James Hillman esegue dipinti dalle economie espressive di gesto e colore alla Robert Mangold, di straordinaria precisione e rarefazione quasi illusionistica, nonostante l’accentuata vocazione plastica. Si tratta di tele sagomate di legno e altri supporti, di grandi dimensioni, sviluppate da artista-artigiano qual è, attraverso una tecnica semi-meccanizzata, analitica e sistematica quanto quella di Jonas Weichsel, che guarda con interesse. L’esito sono “pitture-oggetto” dal film pittorico ottenuto da macchine per la stampa delle cartiere o dei giornali, in cui la carta gira mentre l’artista dipinge a olio usando dei rulli. Egli stende un colore luminoso, ma più piatto e omogeneo, trasformando il supporto neutro in un oggetto artistico dotato di propria autonomia e tridimensionalità , in grado di far coincidere simultaneamente l’oggettività della struttura con la soggettività della sua percezione.

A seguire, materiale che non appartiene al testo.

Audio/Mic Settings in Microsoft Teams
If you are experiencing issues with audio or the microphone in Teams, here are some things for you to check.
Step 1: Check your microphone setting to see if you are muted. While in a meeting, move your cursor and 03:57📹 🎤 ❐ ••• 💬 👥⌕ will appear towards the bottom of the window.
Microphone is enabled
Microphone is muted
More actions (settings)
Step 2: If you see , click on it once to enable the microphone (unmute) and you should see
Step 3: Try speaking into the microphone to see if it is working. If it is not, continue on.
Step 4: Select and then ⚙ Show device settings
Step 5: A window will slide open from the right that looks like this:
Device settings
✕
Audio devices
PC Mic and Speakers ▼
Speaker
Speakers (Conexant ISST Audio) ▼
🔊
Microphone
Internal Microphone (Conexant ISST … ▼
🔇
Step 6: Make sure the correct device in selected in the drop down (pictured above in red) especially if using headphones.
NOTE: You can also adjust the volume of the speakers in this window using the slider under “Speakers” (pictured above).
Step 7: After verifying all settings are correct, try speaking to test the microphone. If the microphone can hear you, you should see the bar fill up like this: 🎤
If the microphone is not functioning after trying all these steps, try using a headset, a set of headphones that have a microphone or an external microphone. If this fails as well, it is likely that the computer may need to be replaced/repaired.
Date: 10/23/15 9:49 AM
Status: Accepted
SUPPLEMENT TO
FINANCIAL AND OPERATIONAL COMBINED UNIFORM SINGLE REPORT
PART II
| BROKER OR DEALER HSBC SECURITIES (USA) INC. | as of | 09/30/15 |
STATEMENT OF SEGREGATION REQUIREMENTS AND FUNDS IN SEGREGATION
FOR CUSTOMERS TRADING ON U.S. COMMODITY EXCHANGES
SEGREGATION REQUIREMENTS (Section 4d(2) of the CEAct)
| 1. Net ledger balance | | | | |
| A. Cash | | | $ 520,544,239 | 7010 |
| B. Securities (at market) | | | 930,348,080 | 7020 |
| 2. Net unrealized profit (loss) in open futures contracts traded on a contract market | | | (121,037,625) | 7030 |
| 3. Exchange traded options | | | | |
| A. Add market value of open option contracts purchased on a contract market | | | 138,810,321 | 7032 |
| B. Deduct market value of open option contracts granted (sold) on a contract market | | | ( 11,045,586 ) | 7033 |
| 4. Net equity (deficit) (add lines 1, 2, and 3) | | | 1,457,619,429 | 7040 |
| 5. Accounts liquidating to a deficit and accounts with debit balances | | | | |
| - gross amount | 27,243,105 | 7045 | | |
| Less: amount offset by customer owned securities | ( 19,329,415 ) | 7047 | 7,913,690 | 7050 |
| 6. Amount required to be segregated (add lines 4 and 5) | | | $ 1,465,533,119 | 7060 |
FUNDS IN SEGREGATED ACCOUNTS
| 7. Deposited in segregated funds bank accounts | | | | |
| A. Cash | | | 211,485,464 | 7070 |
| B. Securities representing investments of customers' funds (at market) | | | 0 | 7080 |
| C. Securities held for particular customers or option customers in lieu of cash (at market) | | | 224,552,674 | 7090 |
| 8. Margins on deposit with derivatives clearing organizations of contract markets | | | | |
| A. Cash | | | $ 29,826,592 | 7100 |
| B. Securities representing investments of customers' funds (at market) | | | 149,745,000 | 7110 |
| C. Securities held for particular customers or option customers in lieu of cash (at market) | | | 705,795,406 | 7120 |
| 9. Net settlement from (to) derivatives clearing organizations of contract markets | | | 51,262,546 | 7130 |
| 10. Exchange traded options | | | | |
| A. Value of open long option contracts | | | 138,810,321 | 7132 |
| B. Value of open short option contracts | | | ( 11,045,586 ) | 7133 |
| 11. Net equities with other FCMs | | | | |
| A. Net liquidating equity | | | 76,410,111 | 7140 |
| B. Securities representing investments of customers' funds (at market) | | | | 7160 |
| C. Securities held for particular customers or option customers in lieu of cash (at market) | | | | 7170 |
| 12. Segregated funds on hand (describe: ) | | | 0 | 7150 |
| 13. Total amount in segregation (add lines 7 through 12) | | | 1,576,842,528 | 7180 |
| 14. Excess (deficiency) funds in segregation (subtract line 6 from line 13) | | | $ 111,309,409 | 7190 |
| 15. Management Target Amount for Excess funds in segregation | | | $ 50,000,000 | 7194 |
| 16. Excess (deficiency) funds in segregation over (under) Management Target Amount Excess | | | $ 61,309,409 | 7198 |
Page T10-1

Nelle sue “pitture-oggetto” da un lato c’è la scultura come archetipo della forma pittorica, dall’altro la forma pittorica come archetipo plastico. A un esame più attento, la sua pittura è la traduzione di esperienze sensoriali vissute, sul crinale ambiguo ricompreso nella linea d’ombra tra astrazione e figurazione, forma e funzione, bellezza ideale e responsabilità mondane, cultura alta e bassa, colori apparentemente uniformi, in realtà dalle molteplici sfumature che si mescolano l’una nell’altra. Uno spazio incerto che sta a metà tra la rappresentazione di idee e costruzioni mentali, memorie di un passato familiare spazzato via dalle tragedie della storia contemporanea e la definizione di marine e paesaggi industriale quanto di impronta bucolica del basso Lazio, nel cuore della Ciociaria, a Isola del Liri.
L’attenzione di Hillman, che tiene sempre bene a mente la lezione del suo illustre connazionale Anthony Caro (che “addomesticò” la materia bruta nei lavori in acciaio, gli Steel) tanto quanto quella di Robert Irwin, è sempre stata rivolta all’estensione spaziale dell’oggetto pittorico, collocato nello spazio reale, a muro, con o senza base/piedistallo. Riconoscendo la natura “contingente” dell’arte, ovvero il suo inscindibile legame con l’ambiente circostante. Non è un caso, pertanto, che l’artista abbia prestato sempre estrema attenzione all’osservatore che, muovendosi davanti alla sua opera, interagisce direttamente con il manufatto dipinto. Diventando così, nel movimento stesso anche percettivo, con tutto il carico di illusioni ottiche che comporta, parte del processo stesso.